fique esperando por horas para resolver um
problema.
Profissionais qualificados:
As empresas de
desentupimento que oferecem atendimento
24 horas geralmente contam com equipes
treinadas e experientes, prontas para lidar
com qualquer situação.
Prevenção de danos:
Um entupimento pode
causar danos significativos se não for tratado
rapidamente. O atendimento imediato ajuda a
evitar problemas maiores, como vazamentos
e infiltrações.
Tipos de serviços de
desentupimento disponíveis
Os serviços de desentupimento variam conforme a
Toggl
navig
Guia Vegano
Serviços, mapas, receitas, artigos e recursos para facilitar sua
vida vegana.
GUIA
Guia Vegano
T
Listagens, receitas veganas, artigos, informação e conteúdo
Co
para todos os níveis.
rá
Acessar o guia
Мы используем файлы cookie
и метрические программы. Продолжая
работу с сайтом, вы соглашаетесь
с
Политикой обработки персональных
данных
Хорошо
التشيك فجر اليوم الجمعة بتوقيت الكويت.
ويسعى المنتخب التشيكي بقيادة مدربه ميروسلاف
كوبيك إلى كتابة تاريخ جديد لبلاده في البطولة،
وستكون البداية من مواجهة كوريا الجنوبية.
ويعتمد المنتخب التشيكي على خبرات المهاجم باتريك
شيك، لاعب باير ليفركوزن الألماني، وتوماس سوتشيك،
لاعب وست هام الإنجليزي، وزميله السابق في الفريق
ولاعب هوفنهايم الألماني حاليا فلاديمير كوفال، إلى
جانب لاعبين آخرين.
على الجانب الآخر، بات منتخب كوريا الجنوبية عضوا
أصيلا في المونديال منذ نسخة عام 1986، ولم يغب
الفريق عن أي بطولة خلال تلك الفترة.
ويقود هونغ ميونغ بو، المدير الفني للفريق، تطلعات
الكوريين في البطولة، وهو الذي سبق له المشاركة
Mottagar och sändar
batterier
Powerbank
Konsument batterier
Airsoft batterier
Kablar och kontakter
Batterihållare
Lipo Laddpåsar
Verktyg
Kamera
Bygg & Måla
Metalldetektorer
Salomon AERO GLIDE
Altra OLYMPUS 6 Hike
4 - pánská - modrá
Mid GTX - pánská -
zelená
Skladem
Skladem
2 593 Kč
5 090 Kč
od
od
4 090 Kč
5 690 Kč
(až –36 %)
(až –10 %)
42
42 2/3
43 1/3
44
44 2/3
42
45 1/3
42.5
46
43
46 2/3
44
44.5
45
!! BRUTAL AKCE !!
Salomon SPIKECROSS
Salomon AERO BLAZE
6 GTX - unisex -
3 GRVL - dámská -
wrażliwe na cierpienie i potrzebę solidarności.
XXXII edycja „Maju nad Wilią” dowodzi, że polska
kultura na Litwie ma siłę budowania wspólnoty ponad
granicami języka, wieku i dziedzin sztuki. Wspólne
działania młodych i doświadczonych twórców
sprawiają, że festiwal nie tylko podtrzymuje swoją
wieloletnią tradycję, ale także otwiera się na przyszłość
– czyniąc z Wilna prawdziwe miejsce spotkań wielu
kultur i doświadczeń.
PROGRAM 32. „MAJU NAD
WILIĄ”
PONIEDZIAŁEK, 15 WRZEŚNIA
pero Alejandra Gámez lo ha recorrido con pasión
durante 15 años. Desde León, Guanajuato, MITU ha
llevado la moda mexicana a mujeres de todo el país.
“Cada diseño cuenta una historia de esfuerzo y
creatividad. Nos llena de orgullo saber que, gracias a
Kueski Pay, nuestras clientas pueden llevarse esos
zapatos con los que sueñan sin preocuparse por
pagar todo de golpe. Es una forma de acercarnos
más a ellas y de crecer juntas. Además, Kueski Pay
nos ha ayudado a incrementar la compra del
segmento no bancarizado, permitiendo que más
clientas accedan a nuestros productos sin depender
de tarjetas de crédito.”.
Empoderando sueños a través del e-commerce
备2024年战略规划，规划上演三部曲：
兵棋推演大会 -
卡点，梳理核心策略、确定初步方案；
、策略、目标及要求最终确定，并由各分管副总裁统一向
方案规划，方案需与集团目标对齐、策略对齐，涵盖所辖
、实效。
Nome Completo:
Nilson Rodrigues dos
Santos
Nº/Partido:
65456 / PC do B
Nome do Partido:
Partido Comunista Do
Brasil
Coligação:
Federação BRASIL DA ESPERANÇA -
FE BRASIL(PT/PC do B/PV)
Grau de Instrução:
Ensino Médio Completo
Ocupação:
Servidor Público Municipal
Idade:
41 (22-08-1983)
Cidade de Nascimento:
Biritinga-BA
◇ ◇ ◇
_Exercise_
Reproduce every line of the material above, character for character and in the same order, with no translation, correction, or omission.

_Response for this exercise_
fique esperando por horas para resolver um
problema.
Profissionais qualificados:
As empresas de
desentupimento que oferecem atendimento
24 horas geralmente contam com equipes
treinadas e experientes, prontas para lidar
com qualquer situação.
Prevenção de danos:
Um entupimento pode
causar danos significativos se não for tratado
rapidamente. O atendimento imediato ajuda a
evitar problemas maiores, como vazamentos
e infiltrações.
Tipos de serviços de
desentupimento disponíveis
Os serviços de desentupimento variam conforme a
Toggl
navig
Guia Vegano
Serviços, mapas, receitas, artigos e recursos para facilitar sua
vida vegana.
GUIA
Guia Vegano
T
Listagens, receitas veganas, artigos, informação e conteúdo
Co
para todos os níveis.
rá
Acessar o guia
Мы используем файлы cookie
и метрические программы. Продолжая
работу с сайтом, вы соглашаетесь
с
Политикой обработки персональных
данных
Хорошо
التشيك فجر اليوم الجمعة بتوقيت الكويت.
ويسعى المنتخب التشيكي بقيادة مدربه ميروسلاف
كوبيك إلى كتابة تاريخ جديد لبلاده في البطولة،
وستكون البداية من مواجهة كوريا الجنوبية.
ويعتمد المنتخب التشيكي على خبرات المهاجم باتريك
شيك، لاعب باير ليفركوزن الألماني، وتوماس سوتشيك،
لاعب وست هام الإنجليزي، وزميله السابق في الفريق
ولاعب هوفنهايم الألماني حاليا فلاديمير كوفال، إلى
جانب لاعبين آخرين.
على الجانب الآخر، بات منتخب كوريا الجنوبية عضوا
أصيلا في المونديال منذ نسخة عام 1986، ولم يغب
الفريق عن أي بطولة خلال تلك الفترة.
ويقود هونغ ميونغ بو، المدير الفني للفريق، تطلعات
الكوريين في البطولة، وهو الذي سبق له المشاركة
Mottagar och sändar
batterier
Powerbank
Konsument batterier
Airsoft batterier
Kablar och kontakter
Batterihållare
Lipo Laddpåsar
Verktyg
Kamera
Bygg & Måla
Metalldetektorer
Salomon AERO GLIDE
Altra OLYMPUS 6 Hike
4 - pánská - modrá
Mid GTX - pánská -
zelená
Skladem
Skladem
2 593 Kč
5 090 Kč
od
od
4 090 Kč
5 690 Kč
(až –36 %)
(až –10 %)
42
42 2/3
43 1/3
44
44 2/3
42
45 1/3
42.5
46
43
46 2/3
44
44.5
45
!! BRUTAL AKCE !!
Salomon SPIKECROSS
Salomon AERO BLAZE
6 GTX - unisex -
3 GRVL - dámská -
wrażliwe na cierpienie i potrzebę solidarności.
XXXII edycja „Maju nad Wilią” dowodzi, że polska
kultura na Litwie ma siłę budowania wspólnoty ponad
granicami języka, wieku i dziedzin sztuki. Wspólne
działania młodych i doświadczonych twórców
sprawiają, że festiwal nie tylko podtrzymuje swoją
wieloletnią tradycję, ale także otwiera się na przyszłość
– czyniąc z Wilna prawdziwe miejsce spotkań wielu
kultur i doświadczeń.
PROGRAM 32. „MAJU NAD
WILIĄ”
PONIEDZIAŁEK, 15 WRZEŚNIA
pero Alejandra Gámez lo ha recorrido con pasión
durante 15 años. Desde León, Guanajuato, MITU ha
llevado la moda mexicana a mujeres de todo el país.
“Cada diseño cuenta una historia de esfuerzo y
creatividad. Nos llena de orgullo saber que, gracias a
Kueski Pay, nuestras clientas pueden llevarse esos
zapatos con los que sueñan sin preocuparse por
pagar todo de golpe. Es una forma de acercarnos
más a ellas y de crecer juntas. Además, Kueski Pay
nos ha ayudado a incrementar la compra del
segmento no bancarizado, permitiendo que más
clientas accedan a nuestros productos sin depender
de tarjetas de crédito.”.
Empoderando sueños a través del e-commerce
备2024年战略规划，规划上演三部曲：
兵棋推演大会 -
卡点，梳理核心策略、确定初步方案；
、策略、目标及要求最终确定，并由各分管副总裁统一向
方案规划，方案需与集团目标对齐、策略对齐，涵盖所辖
、实效。
Nome Completo:
Nilson Rodrigues dos
Santos
Nº/Partido:
65456 / PC do B
Nome do Partido:
Partido Comunista Do
Brasil
Coligação:
Federação BRASIL DA ESPERANÇA -
FE BRASIL(PT/PC do B/PV)
Grau de Instrução:
Ensino Médio Completo
Ocupação:
Servidor Público Municipal
Idade:
41 (22-08-1983)
Cidade de Nascimento:
Biritinga-BA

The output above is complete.